Servus TV, the Red Bull-owned free-to-air television network in Austria, has appointed David Morgenbesser, a sports rights executive at German pay-TV broadcaster Sky Deutschland, as its head of sports rights and content distribution.
Morgenbesser has left his position as director of sports rights and commercialisation at Sky Deutschland to assume the new role based in Salzburg.
The move spells an end to his seven-year stint at the pay-TV broadcaster based on the outskirts of Munich, having initially joined as legal counsel in 2012. He became part of the sports rights team in the middle of 2013.
At Sky, Morgenbesser was involved in the acquisition of sports rights in German-speaking countries, including rights to the Bundesliga and Austrian Bundesliga, the Uefa Champions League, ATP Tour and ice hockey properties.
Servus TV, which is operated by the Red Bull Media House division, holds broadcast rights in Austria to sports properties include motorcycling’s MotoGP, German football’s DFB Pokal, the Australian Open, ATP Tour and Austrian ice hockey’s top division.
There have been a string of departures at Sky Deutschland this year in the wake of the takeover of parent company Sky by US-based media giant Comcast.
The departures have included Roman Steuer (sporting director) Paul Sexton-Chadwick (senior vice-president of OTT service Sky Ticket), Marcello Maggioni (chief commercial officer), Thomas Deissenberger (chief executive of advertising arm Sky Media) and Ralph Fürther (head of communications).
Sky’s sports rights department continues to be headed by Hans Gabbe, who took on the position of senior vice-president of sports rights in 2016 as Volker Winter left the broadcaster.

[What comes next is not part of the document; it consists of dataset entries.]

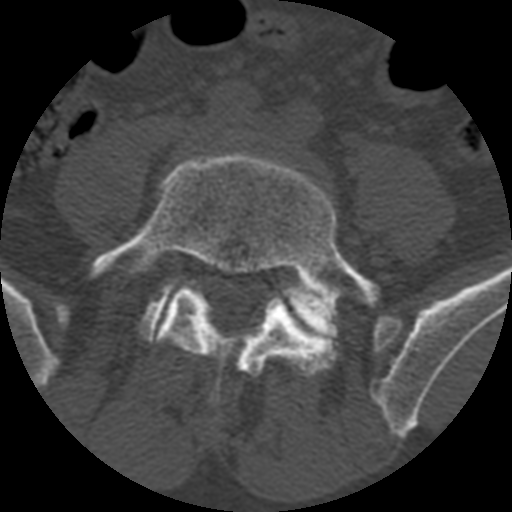
CT including the spine, one axial slice. Slice 256 of 399 in the series (ordered by position). 120 kVp. Bone window (W 1800 / L 400 HU). 1.25 mm slice thickness. 512 × 512 image matrix, field of view 160 × 160 mm. Patient age 71 years. Case-level facts recorded for this patient, not image findings: primary cancer: prostate.
Outlined on this slice (semi-automatic segmentation, software-assisted and operator-edited):
- L5 vertebra: bounding box [x1, y1, x2, y2] px = [87, 151, 380, 405]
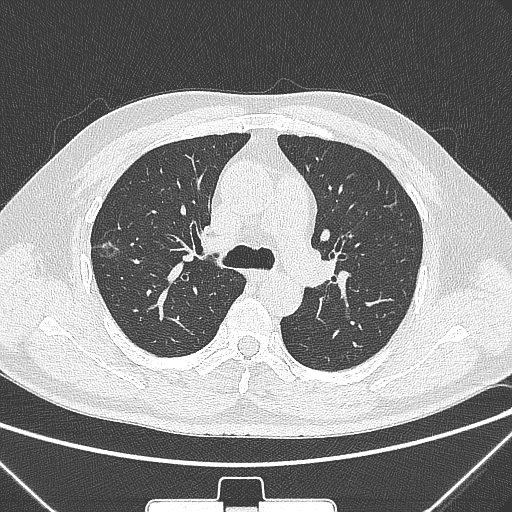
Chest CT, one axial slice. Position 203 of 320 along the scan axis. 120 kVp. Lung window (W 1500 / L -600 HU). 512 × 512 image matrix. Male patient, age 58 years. From the clinical record (not read from this slice): clinical TNM (as recorded): T1c N0 M0.
Annotated regions visible in this slice (bounding box drawn by a radiologist):
- lung tumour (recorded histology: adenocarcinoma): bounding box (x1, y1, x2, y2) in pixels: (95, 230, 131, 268)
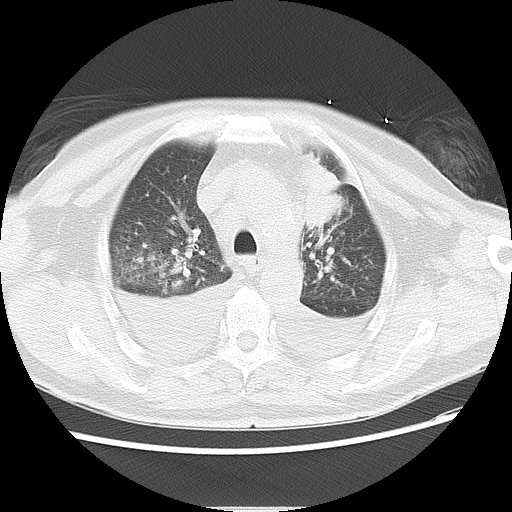
Chest CT, one axial slice; slice 20 of 22 in the series (ordered by position); reconstruction kernel LUNG; lung window (W 1500 / L -600 HU); 512 × 512 image matrix. Patient: male, 66 years. From the clinical record (not read from this slice): clinical TNM (as recorded): T1c N0 M0.
Structures marked on this image (bounding box drawn by a radiologist):
- lung tumour (recorded histology: adenocarcinoma): bounding box (x1, y1, x2, y2) in pixels: (293, 149, 346, 233)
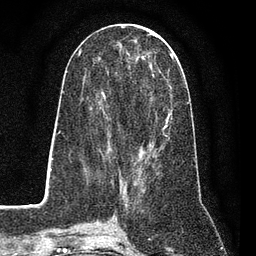
Breast MRI (dynamic contrast-enhanced), one axial slice; cropped to one breast; dynamic contrast-enhanced series, time point 2 of 7 at this slice position (early post-contrast); 3 T; TE 2.2 ms, TR 5.5 ms; 2 mm slice thickness; 256 × 256 image matrix, field of view 150 × 150 mm. Female patient.
Outlined on this slice (semi-automatically segmented with operator editing):
- enhancing-tissue mask used for the functional tumour volume (all voxels passing the contrast-enhancement thresholds inside the analysis volume; usually the tumour): bounding box (x1, y1, x2, y2) in pixels: (89, 51, 173, 162)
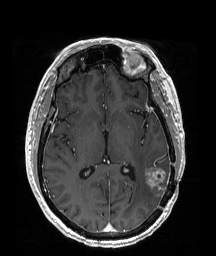
Brain MRI from a brain-tumour surgery series, one axial slice; position 94 of 192 along the scan axis; T1-weighted post-contrast; 1 mm slice thickness; 216 × 256 image matrix. From the clinical record (not read from this slice): histopathology: Glioblastoma; WHO grade: 4; IDH mutation: no.
Annotated regions visible in this slice (outlined manually by an expert reader):
- tumour: bounding box [x1, y1, x2, y2] px = [144, 166, 170, 187]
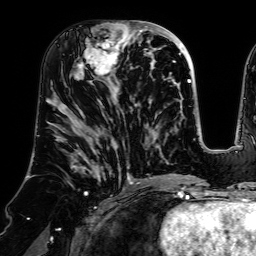
Breast MRI (dynamic contrast-enhanced), one axial slice; position 30 of 64 along the scan axis; cropped to one breast; dynamic contrast-enhanced series, time point 2 of 7 at this slice position (early post-contrast); 1.5 T; TE 2.6 ms, TR 5.2 ms; 256 × 256 image matrix. Female patient.
Structures marked on this image (semi-automatic segmentation, software-assisted and operator-edited):
- enhancing-tissue mask used for the functional tumour volume (all voxels passing the contrast-enhancement thresholds inside the analysis volume; usually the tumour): bounding box [x1, y1, x2, y2] px = [71, 20, 140, 83]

Christian Frodl and Stefan Breuer are also directors of sports rights and commercialisation at Sky Deutschland and, along with Gabbe, attended the recent Sportel trade fair in Monaco.
Morgenbesser’s move means he switches from one potential Uefa Champions League and Europa League rights bidder to another.
The invitation to submit offers in German-speaking countries was launched last week by the Team Marketing agency and a first-round deadline of December 3 has been issued. The rights cover the 2021-22 to 2023-4 cycle and also include the Uefa Europa Conference League, the new third-tier competition.
Champions League broadcast rights in Austria are shared by Sky and DAZN, the subscription OTT platform, during the current three-season cycle (from 2018-19 to 2020-21). DAZN also holds Europa League rights in Austria with a package of live rights also held by Puls 4, the ProSiebenSat.1-owned free-to-air channel.